=== RECORDS SHOWN ===
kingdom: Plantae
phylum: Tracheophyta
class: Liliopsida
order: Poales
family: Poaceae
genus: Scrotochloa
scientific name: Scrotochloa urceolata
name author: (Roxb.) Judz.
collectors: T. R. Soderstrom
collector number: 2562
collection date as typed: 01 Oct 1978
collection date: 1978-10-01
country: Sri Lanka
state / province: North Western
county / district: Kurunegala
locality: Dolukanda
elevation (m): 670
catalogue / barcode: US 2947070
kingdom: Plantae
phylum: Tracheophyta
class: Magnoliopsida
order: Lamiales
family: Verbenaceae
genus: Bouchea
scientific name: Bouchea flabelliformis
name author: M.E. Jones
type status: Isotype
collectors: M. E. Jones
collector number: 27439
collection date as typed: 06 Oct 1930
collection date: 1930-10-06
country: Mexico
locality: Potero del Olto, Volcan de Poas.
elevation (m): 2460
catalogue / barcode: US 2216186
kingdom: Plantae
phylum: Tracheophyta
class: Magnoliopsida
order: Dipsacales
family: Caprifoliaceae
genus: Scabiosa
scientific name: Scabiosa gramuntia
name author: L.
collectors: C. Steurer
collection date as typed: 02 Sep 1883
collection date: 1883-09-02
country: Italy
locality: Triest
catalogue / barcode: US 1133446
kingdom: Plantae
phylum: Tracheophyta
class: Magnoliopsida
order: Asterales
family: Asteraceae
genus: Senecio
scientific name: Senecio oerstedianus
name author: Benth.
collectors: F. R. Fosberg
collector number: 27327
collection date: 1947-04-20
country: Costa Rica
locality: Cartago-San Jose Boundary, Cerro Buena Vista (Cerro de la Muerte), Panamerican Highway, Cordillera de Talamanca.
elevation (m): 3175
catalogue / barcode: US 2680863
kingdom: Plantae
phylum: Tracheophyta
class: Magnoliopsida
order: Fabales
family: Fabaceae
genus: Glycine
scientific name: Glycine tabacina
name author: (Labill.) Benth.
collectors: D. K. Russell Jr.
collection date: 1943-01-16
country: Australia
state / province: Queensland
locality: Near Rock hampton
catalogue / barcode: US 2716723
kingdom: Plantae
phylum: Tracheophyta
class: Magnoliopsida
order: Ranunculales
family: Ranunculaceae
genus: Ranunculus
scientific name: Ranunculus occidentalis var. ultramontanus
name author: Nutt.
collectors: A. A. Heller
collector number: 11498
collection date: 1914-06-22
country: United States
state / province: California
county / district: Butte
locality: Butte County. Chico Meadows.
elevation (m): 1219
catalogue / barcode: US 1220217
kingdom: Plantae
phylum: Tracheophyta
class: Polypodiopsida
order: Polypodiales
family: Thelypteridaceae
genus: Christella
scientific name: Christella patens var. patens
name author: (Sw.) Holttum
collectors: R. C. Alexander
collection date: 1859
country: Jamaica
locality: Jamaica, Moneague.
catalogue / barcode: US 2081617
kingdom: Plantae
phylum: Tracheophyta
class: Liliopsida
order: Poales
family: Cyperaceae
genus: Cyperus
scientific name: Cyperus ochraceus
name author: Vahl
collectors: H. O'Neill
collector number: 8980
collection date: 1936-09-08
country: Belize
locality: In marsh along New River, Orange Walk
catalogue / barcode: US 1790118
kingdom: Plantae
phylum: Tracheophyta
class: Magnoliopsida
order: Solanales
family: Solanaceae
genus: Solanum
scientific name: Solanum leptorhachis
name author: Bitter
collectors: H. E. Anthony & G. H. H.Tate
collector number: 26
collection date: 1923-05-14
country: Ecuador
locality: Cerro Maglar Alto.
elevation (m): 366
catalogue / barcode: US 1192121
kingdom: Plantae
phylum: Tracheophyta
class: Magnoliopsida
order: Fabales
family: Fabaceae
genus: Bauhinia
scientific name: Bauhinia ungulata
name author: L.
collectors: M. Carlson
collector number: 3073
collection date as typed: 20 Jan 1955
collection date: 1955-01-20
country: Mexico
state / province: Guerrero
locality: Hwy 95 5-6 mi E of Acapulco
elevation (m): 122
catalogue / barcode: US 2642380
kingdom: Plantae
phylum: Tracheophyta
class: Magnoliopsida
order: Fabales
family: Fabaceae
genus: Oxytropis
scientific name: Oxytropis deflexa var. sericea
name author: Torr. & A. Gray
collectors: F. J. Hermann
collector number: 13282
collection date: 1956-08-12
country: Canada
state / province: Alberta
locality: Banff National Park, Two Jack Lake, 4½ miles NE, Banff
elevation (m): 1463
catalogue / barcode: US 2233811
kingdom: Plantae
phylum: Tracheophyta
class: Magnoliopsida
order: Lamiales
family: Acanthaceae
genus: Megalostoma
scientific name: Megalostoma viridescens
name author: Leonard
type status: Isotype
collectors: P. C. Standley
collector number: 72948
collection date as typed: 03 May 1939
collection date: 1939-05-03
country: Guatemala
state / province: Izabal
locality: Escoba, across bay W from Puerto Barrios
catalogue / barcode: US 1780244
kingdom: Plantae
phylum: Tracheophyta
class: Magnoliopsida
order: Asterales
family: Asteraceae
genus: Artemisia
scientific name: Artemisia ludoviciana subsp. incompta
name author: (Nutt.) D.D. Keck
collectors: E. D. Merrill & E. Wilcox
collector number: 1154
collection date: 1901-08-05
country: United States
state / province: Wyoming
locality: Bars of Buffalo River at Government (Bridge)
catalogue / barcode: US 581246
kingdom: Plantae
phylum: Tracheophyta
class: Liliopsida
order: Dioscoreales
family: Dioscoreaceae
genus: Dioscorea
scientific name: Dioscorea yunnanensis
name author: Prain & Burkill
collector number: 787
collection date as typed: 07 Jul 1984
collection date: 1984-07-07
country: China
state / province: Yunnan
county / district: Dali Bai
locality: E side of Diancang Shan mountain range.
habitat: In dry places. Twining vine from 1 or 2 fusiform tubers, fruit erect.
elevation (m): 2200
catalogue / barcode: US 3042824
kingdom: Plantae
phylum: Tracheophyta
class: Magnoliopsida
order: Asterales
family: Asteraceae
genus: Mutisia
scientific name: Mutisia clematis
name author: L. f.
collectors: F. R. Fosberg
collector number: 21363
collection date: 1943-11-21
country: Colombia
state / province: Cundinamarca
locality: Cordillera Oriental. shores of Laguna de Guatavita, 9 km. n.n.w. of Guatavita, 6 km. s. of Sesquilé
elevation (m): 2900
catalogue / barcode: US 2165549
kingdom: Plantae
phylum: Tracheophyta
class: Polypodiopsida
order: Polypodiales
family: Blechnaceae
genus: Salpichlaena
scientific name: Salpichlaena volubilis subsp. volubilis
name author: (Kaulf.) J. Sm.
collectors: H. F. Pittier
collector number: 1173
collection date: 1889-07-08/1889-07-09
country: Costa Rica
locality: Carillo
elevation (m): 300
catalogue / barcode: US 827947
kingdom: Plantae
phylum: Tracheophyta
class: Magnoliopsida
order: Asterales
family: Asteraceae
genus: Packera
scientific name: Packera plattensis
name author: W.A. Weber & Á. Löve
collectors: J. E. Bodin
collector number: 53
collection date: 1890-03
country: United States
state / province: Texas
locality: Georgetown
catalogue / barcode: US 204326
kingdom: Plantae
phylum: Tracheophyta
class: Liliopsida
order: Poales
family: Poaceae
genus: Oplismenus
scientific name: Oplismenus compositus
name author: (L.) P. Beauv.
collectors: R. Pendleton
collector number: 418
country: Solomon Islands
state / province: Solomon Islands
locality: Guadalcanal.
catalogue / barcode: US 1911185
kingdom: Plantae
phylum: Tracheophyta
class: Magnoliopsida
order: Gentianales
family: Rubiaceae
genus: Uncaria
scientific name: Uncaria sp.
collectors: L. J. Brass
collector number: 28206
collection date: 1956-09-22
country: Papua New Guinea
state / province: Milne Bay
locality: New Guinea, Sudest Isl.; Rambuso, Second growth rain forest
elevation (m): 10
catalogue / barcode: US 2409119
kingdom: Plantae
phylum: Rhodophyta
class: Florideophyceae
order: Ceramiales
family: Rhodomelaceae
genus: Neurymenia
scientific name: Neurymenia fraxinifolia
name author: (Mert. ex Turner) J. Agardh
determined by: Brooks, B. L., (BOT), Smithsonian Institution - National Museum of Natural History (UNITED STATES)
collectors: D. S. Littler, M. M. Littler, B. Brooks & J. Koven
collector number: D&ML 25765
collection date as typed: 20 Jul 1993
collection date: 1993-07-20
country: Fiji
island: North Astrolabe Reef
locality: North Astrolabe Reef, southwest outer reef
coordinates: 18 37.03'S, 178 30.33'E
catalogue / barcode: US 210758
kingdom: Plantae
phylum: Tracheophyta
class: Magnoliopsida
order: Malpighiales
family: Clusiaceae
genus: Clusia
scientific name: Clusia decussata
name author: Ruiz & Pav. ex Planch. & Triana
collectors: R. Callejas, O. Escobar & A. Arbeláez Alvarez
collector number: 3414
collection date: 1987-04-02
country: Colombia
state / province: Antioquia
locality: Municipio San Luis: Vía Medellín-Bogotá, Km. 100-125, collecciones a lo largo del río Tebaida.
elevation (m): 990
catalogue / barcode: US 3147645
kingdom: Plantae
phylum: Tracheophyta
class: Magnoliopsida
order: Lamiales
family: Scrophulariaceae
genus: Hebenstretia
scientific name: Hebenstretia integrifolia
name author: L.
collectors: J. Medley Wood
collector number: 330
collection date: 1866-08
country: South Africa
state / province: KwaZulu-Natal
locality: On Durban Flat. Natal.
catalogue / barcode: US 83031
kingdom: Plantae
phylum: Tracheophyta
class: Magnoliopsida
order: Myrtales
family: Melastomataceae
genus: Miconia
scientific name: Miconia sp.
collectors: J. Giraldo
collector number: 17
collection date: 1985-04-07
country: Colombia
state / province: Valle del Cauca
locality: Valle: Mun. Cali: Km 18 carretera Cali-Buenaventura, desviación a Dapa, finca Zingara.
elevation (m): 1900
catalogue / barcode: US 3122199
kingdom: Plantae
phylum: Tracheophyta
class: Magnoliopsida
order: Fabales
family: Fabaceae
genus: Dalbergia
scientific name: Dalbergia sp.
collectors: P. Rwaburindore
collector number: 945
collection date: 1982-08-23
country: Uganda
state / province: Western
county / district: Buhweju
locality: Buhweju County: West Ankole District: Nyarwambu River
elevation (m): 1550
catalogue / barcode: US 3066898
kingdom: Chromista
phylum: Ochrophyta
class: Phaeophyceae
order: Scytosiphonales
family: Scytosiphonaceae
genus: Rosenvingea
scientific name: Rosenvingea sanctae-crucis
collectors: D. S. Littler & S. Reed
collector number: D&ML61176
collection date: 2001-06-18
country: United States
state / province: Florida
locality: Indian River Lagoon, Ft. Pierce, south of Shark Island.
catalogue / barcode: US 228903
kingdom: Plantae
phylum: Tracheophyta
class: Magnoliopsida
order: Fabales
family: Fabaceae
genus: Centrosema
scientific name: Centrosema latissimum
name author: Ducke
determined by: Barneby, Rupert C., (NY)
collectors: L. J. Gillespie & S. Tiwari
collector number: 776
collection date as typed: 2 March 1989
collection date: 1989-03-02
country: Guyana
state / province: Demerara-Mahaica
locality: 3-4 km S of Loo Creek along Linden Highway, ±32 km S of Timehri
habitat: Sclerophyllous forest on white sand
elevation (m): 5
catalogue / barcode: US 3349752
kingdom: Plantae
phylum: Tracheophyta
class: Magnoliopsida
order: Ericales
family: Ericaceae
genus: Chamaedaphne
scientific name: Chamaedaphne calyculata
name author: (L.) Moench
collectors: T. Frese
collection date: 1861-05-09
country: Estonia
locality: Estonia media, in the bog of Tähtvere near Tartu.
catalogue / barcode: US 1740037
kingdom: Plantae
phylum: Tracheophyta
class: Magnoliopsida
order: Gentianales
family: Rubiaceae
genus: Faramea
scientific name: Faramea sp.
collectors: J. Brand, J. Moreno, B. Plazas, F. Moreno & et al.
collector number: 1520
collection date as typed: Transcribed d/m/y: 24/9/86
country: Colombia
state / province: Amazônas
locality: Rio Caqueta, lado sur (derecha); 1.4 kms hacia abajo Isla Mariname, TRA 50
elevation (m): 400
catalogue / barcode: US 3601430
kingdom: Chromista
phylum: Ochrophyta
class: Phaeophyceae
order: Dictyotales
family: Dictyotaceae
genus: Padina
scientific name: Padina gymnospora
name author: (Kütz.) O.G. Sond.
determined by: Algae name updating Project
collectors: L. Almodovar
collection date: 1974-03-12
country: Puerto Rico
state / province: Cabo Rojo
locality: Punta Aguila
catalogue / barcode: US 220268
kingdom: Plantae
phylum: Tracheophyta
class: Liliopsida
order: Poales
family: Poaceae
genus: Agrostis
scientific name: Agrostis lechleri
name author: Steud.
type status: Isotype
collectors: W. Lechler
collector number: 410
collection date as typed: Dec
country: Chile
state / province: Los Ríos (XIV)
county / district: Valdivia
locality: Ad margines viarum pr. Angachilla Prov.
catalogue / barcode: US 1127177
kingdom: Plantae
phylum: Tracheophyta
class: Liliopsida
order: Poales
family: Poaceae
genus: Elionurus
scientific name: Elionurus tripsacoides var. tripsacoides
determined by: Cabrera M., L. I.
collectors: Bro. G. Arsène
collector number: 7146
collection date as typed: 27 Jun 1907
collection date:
===
# INSTRUCTIONS FOR THE TASK:
Copy out the lines between the one holding "state / province: Cabo Rojo" and the one holding "name author: Steud.", inclusive, unchanged.

# FINISHED ANSWER:
state / province: Cabo Rojo
locality: Punta Aguila
catalogue / barcode: US 220268
kingdom: Plantae
phylum: Tracheophyta
class: Liliopsida
order: Poales
family: Poaceae
genus: Agrostis
scientific name: Agrostis lechleri
name author: Steud.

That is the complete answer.